[Requirements]: Extract every row below that contains the word "present".

[Input data]:
..........

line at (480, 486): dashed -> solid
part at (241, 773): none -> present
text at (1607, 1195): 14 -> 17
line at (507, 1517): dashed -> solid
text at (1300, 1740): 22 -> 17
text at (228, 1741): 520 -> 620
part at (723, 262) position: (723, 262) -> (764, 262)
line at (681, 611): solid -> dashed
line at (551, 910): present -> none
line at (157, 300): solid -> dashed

..........

[Result]:
part at (241, 773): none -> present
line at (551, 910): present -> none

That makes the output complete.